Una tecnologia passiva al posto delle grandi turbine
Snow-TENG si distingue dalle fonti energetiche rinnovabili tradizionali sotto diversi aspetti. Non richiede pale rotanti come le turbine eoliche. Non necessita di dighe né di trasformazioni del paesaggio come le centrali idroelettriche. Funziona in silenzio, senza effetti di sfarfallio né fenomeni che scatenano proteste locali.
Si tratta più di uno strato aggiuntivo sull’infrastruttura esistente che di una centrale completamente nuova che altera il territorio. In pratica, Snow-TENG può svolgere due funzioni contemporaneamente: migliorare il bilancio energetico invernale e risolvere il problema della copertura nevosa sui pannelli.
Mentre la neve cade, genera corrente; una volta sciolta, l’acqua confluisce nel sistema di elettrolisi. Si tratta di un doppio utilizzo dello stesso evento meteorologico. I ricercatori californiani precisano che la tecnologia funziona anche con pioggerella o pioggia, sebbene con un’efficienza inferiore. Il vantaggio principale rimane l’assenza di rumore e di componenti meccanici soggetti a guasti.
Le sfide che i ricercatori devono ancora affrontare
Per quanto promettente, il percorso che porta dalla neve a una fonte energetica diffusa presenta ancora ostacoli significativi. Un conto è il laboratorio, tutt’altro è rivestire centinaia di migliaia di metri quadrati di tetti con questa pellicola.
Il materiale deve resistere a numerose stagioni di alternanza neve-ghiaccio-sole senza perdere le proprie proprietà. I costi complessivi di installazione, gestione e stoccaggio dell’idrogeno devono risultare competitivi. I depositi di idrogeno richiedono rigorosi standard di sicurezza. I ricercatori dell’UCLA ammettono che l’utilizzo commerciale potrebbe richiedere ancora diversi anni.
A tutto ciò si aggiunge la questione dell’imprevedibilità del clima. Gli inverni stanno diventando sempre meno prevedibili: certi anni nevica abbondantemente, altri quasi per niente. Questa tecnologia deve quindi funzionare come parte di un mix energetico più ampio, non come unico pilastro. I ricercatori propongono di abbinarla al fotovoltaico e alle batterie per garantire continuità.

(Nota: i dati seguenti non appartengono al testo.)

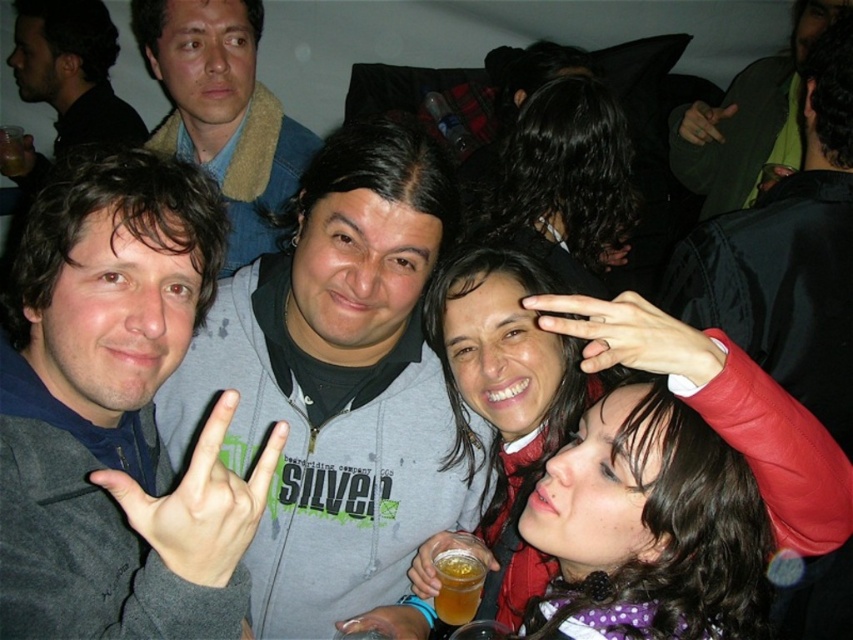
Who is lower down, gray zip-up hoodie at center or translucent plastic cup at center?

translucent plastic cup at center is below.

Based on the photo, is gray zip-up hoodie at center to the left of translucent plastic cup at center from the viewer's perspective?

Correct, you'll find gray zip-up hoodie at center to the left of translucent plastic cup at center.

The image size is (853, 640). In order to click on gray zip-up hoodie at center in this screenshot , I will do `click(337, 384)`.

Describe the element at coordinates (788, 253) in the screenshot. This screenshot has width=853, height=640. I see `black matte jacket at upper right` at that location.

Does point (821, 148) come behind point (462, 540)?

That is True.

I want to click on black matte jacket at upper right, so coord(788,253).

Based on the photo, who is positioned more to the left, blue denim jacket at upper left or matte gray hoodie at center?

Positioned to the left is matte gray hoodie at center.

Based on the photo, does blue denim jacket at upper left have a lesser height compared to matte gray hoodie at center?

Indeed, blue denim jacket at upper left has a lesser height compared to matte gray hoodie at center.

You are a GUI agent. You are given a task and a screenshot of the screen. Output one action in this format:
    pyautogui.click(x=<x>, y=<y>)
    Task: Click on the blue denim jacket at upper left
    The width and height of the screenshot is (853, 640).
    Given the screenshot: What is the action you would take?
    pyautogui.click(x=223, y=109)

Cosa può significare tutto questo per il consumatore comune
Per chi abita in una casa unifamiliare, questa tecnologia potrebbe significare che il tetto inizia a lavorare attivamente tutto l’anno, in modo diverso a seconda della stagione. D’estate è il sole a fare la parte del leone, d’inverno tocca alla neve e all’idrogeno.
Emergono scenari in cui la casa produce autonomamente, durante l’inverno, parte del carburante necessario per il riscaldamento o per ricaricare un’auto a idrogeno. L’energia in eccesso può confluire nella rete locale come elemento di una comunità energetica. L’impianto diventa così anche un’ulteriore garanzia in caso di interruzioni dell’alimentazione.
Sebbene si parli ancora di una soluzione in fase di ricerca, la direzione intrapresa rivela un cambiamento di prospettiva molto interessante. Un clima temperato con inverni rigidi non deve necessariamente essere un freno alla transizione energetica. La stessa neve che oggi associamo a ingorghi stradali e spalatura dei marciapiedi potrebbe presto lavorare per abbattere la bolletta dell’elettricità. Basta la tecnologia giusta e il coraggio dei ricercatori californiani di portare il progetto fino in fondo.